Fire fears shut down Moscow university

August 28, 1998

Although the academic year begins on September 1, students of Russia's premier academic institution may not be allowed to enter their main building because it has breached more than 100 fire-safety regulations.

Last week, after a seemingly routine check of fire precautions at the Moscow Lomonosov State University, the State Fire Prevention Service ordered the closure of the skyscraper, which dominates the campus on the Sparrow Hills that overlooks the capital.

When it was built after the second world war, the building was hailed as a triumph of Soviet civil engineering and architecture. Since the Soviet Union's collapse, there have been many complaints about its deficiencies, particularly in the wings used as halls of residence.

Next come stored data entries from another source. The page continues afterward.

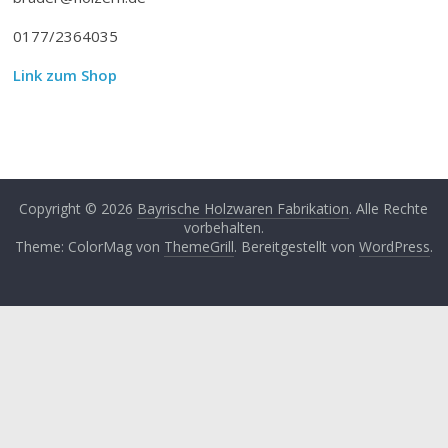
0177/2364035
Link zum Shop
Copyright © 2026
Bayrische Holzwaren Fabrikation
. Alle Rechte
vorbehalten.
Theme: ColorMag von
ThemeGrill
. Bereitgestellt von
WordPress
.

The safety inspection revealed that the main tower block had no smoke alarms, that one-third of the fire hydrants lacked necessary couplings, and that poorly marked escape routes traverse stairways with walls clad in highly flammable materials.

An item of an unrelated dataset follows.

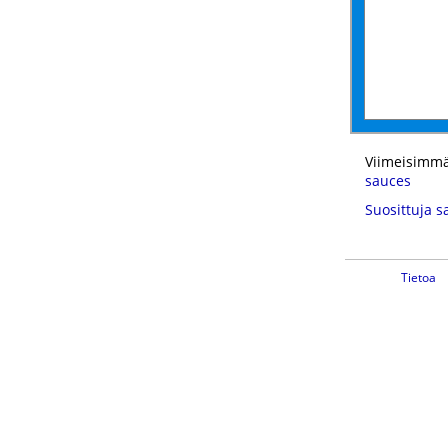
Viimeisimmä
sauces
Suosittuja s
Tietoa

The inevitable question is how long this condition has existed. In the Soviet period - or at least before 1985 when Mikhail Gorbachev declared the policy of glasnost, criticism of such a prestige building was unthinkable. Some of the failings noted by the inspectors could have been due to recent neglect. However, financial pressures on higher education in the past seven years have meant that only the most urgent maintenance work has been done. The flammable cladding on the stairways almost certainly dates from Soviet times.

Significantly, the announcement of the closure appeared last week in the media together with reports of a fire that devastated the Moscow headquarters of the Russian electrical grid. Had the fire spread to the dispatcher unit, half of the country could have lost its electricity supply.

Last September, the fire prevention service identified more than 70 safety deficiencies in the electricity company's building, but no action was taken. Last week's fire, which appeared to have been caused by faulty wiring, may have given the fire safety inspectors the clout to shut the university.